Posted at 5:27 PM, Jun 21, 2019
and last updated 2019-06-24 09:21:58-04

BALTIMORE — Since Monday...

[No bathing? No cooking? No cleaning?] No, nothing,” Poe Homes resident Crystal Lawson said, “No washing no clothes; no nothing. We can’t do anything. And when I say nothing, I mean nothing.“

A water main break is why the city says.

There were several West Baltimore water main breaks this week; all are fixed now except the one that feeds Poe Homes.

The valve was so corroded it broke in the off position, the Department of Public Works said.

To complicate things, Mayor Jack Young explained, there is also a massive BGE line close to this break that provides half the city with power.

The repair requires a slow and cautious dig; five days slow for the people who live in these homes.

[Should the city have handled that lack of water for some of these folks a bit differently throughout the week?]

"To be honest with you, I can’t answer that because I really don't know,” Mayor Young said, “I mean water main breaks happen throughout the city. I think the crews are doing the best that they can.“

Mayor Young released this statement later Friday afternoon addressing the water issue in Poe Homes:

But it wasn’t the repair some took issue with, it was the response.

“We don’t have to have communities that can’t bathe, can't cook, can’t wash themselves,” said West Baltimore resident Toni Rose. “We are not animals, and we deserve better, and we are gonna go out here and do what we have to do.”

Which is what Rose and others did today.

They volunteered to hand out bottles of water to the folks who say the city's re-routed water supply has been woefully insufficient for everyday sanitary needs.

“We know that we have infrastructure problems in our city.

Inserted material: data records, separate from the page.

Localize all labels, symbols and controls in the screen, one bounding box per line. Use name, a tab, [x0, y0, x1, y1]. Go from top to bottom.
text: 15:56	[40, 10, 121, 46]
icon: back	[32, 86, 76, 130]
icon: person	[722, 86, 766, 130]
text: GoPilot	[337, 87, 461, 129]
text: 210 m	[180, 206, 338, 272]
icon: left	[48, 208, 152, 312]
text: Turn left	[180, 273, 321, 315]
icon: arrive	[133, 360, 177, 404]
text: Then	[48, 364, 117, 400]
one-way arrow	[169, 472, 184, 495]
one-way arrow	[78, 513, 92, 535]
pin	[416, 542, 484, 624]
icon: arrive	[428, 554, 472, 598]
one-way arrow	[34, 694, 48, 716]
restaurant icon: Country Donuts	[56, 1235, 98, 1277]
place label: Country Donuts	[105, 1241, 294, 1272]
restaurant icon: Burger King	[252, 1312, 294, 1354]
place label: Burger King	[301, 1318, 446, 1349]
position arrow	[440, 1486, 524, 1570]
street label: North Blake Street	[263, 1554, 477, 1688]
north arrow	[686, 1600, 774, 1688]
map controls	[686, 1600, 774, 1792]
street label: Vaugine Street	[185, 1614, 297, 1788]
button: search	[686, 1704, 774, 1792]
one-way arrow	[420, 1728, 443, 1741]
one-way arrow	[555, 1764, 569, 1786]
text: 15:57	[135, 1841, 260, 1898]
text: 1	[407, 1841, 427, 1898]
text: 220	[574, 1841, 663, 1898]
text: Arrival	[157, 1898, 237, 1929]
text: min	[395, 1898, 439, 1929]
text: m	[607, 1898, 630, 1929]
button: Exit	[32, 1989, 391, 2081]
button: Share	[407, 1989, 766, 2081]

We know that the consent decree and other things have demanded that our pipes get fixed,” Rose said. “Why are we not using common sense approaches to make sure that people are supported, especially in times of emergency.”

But Rose wasn’t the only one buying and handing out water.

Folks from Cherry Hill to Morgan State University showed up to drop off cases and cases of water.

After five days — it was a sight for folks like Crystal Lawson.

“We appreciate it," Lawson said. "We appreciate that. I really do appreciate that because everybody is coming down here helping us. We really do appreciate that, we really do.”

DPW says it may have that last water main repaired by Friday.

In the meantime the University of Maryland, Baltimore is chipping in too, offering free hot showers to those residents today at their community center on West Lombard Street.

The mayor’s office says it will look into the response by the Housing Department to see why it wasn’t quicker.